- FDA on Monday approved AstraZeneca and Merck & Co.'s Lynparza for use in treating pancreatic cancer. The oral pill can now be prescribed for a small share of patients with a specific mutation that also increases the risk of breast and ovarian cancer.
- The agency simultaneously awarded a premarket approval supplement to Myriad Genetics' BRACAnalysis test as a companion diagnostic for the new indication. The test first gained FDA approval in 2014 to identify patients with advanced ovarian cancer eligible to receive Lynparza as a fourth-line treatment.
- The OK for the new Lynparza indication was based on a study that found the drug, when used after chemotherapy, kept patients from dying or having their disease progress for almost twice as long as patients taking a placebo. No overall survival benefit was initially observed, however, tempering the significance of the trial's success. National treatment guidelines were revised in July 2019 to recommend use of Lynparza in this patient group. An FDA advisory committee voted 7-5 in favor of approval earlier in December.
While other types of cancer have seen improvements in treatment thanks to use of targeted therapies or immuno-oncology agents, pancreatic cancer has proven more challenging. Older chemotherapy and radiotherapy combinations are still the main form of treatment at most stages of the disease.
Lynparza (olaparib) is the second targeted drug approved in pancreatic cancer after Roche's Tarceva (erlotinib), which won an OK in 2005. Lynparza can be used in 4% to 7% of pancreatic cancer patients with mutations in a gene known as BRCA — similar to the proportion of patients for whom the pill can be prescribed in ovarian and breast cancer.
Earlier this year, AstraZeneca detailed the results of the POLO trial, which enrolled 154 BRCA-positive patients with metastatic disease who didn't see their tumors grow or spread after 16 weeks of platinum-based chemotherapy.
The study's aim was to test whether giving patients Lynparza could further stave off subsequent disease progression, an approach to treatment known as maintenance therapy.
Patients taking Lynparza were 47% less likely to die or see their disease progress than those taking placebo, results showed. That translated to a median of 7.4 months of so-called progression-free survival on Lynparza, compared to 3.8 months for patients who received placebo.
Trial investigators conducted an early analysis of overall survival, but found no significant difference between patients on Lynparza versus those on placebo. In both groups, median overall survival stretched past 18 months from when patients entered the study and were randomized to treatment.
When this analysis was prepared, 41 of 90 patients taking Lynparza and 30 of 61 patients taking a placebo had died. As analysis of these patients continues, it is possible that investigators will be able to detect a difference in overall survival between the two groups.
Following the presentation of POLO data at the American Society for Clinical Oncology meeting, the National Comprehensive Cancer Network in July added Lynparza to its guidelines for pancreatic cancer. Trial investigators also published results in the New England Journal of Medicine in July.
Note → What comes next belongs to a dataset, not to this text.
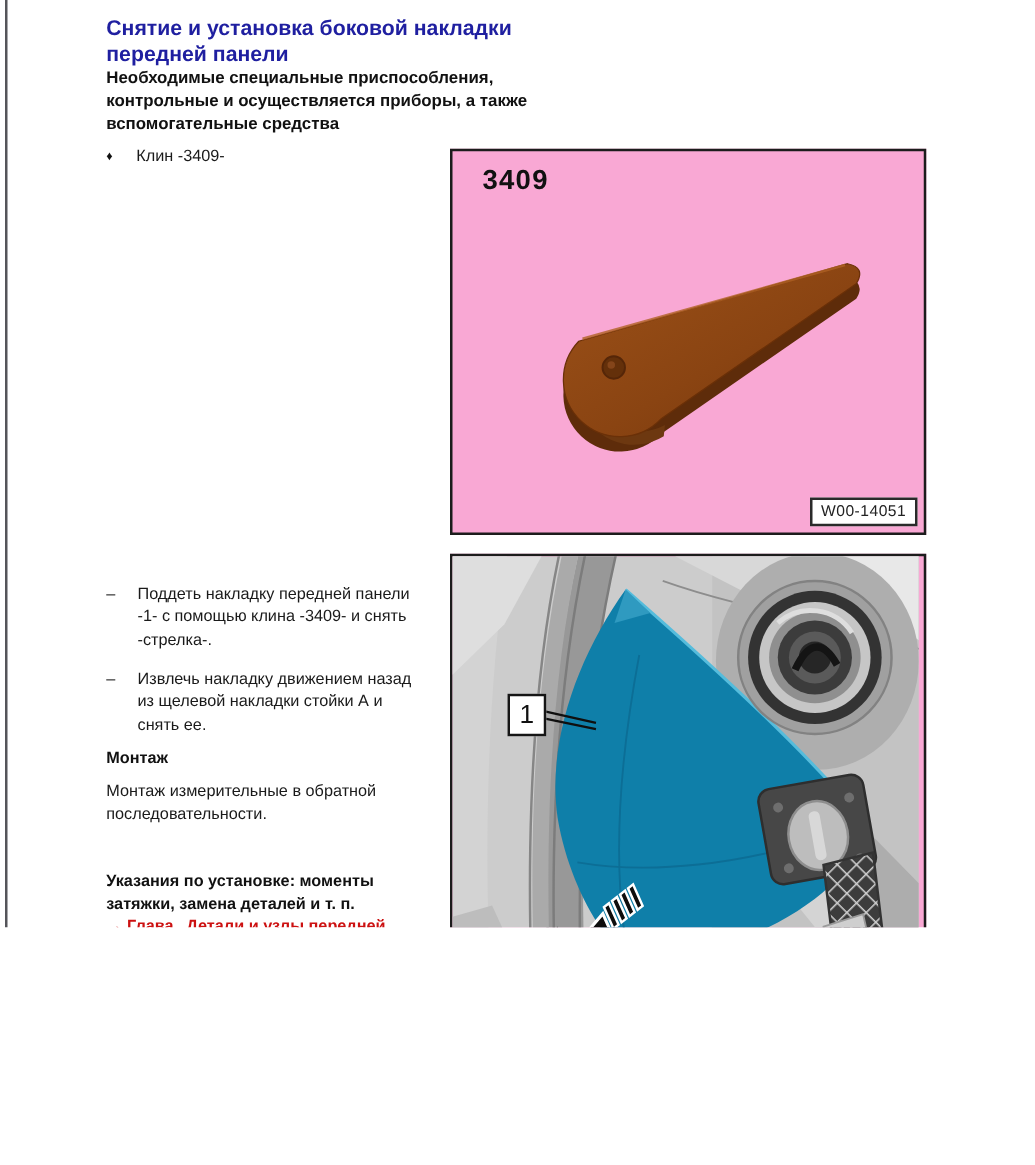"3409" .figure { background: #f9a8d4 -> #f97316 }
Lynparza is one of three fast-growing oncology drugs helping to drive revenue growth for AstraZeneca. Sales over the first nine months of the year nearly doubled compared to the same period in 2018, reaching $847 million through September.
Two similar drugs to Lynparza, GlaxoSmithKline's Zejula (niraparib) and Clovis Oncology's Rubraca (rucaparib), are also being studied in pancreatic cancer.
Since 2014, Myriad's BRACAnalysis test has also been approved by FDA as a complementary diagnostic both for identifying patients with germline BRCAm metastatic breast cancer previously treated with chemotherapy and eligible for treatment with Lynparza, as well as for patients with recurrent platinum-sensitive germline BRCAm ovarian cancer eligible for maintenance treatment with the drug.
FDA also approved BRACAnalysis as a companion diagnostic to identify patients newly diagnosed with advanced ovarian cancer who are eligible for first-line maintenance treatment with the drug.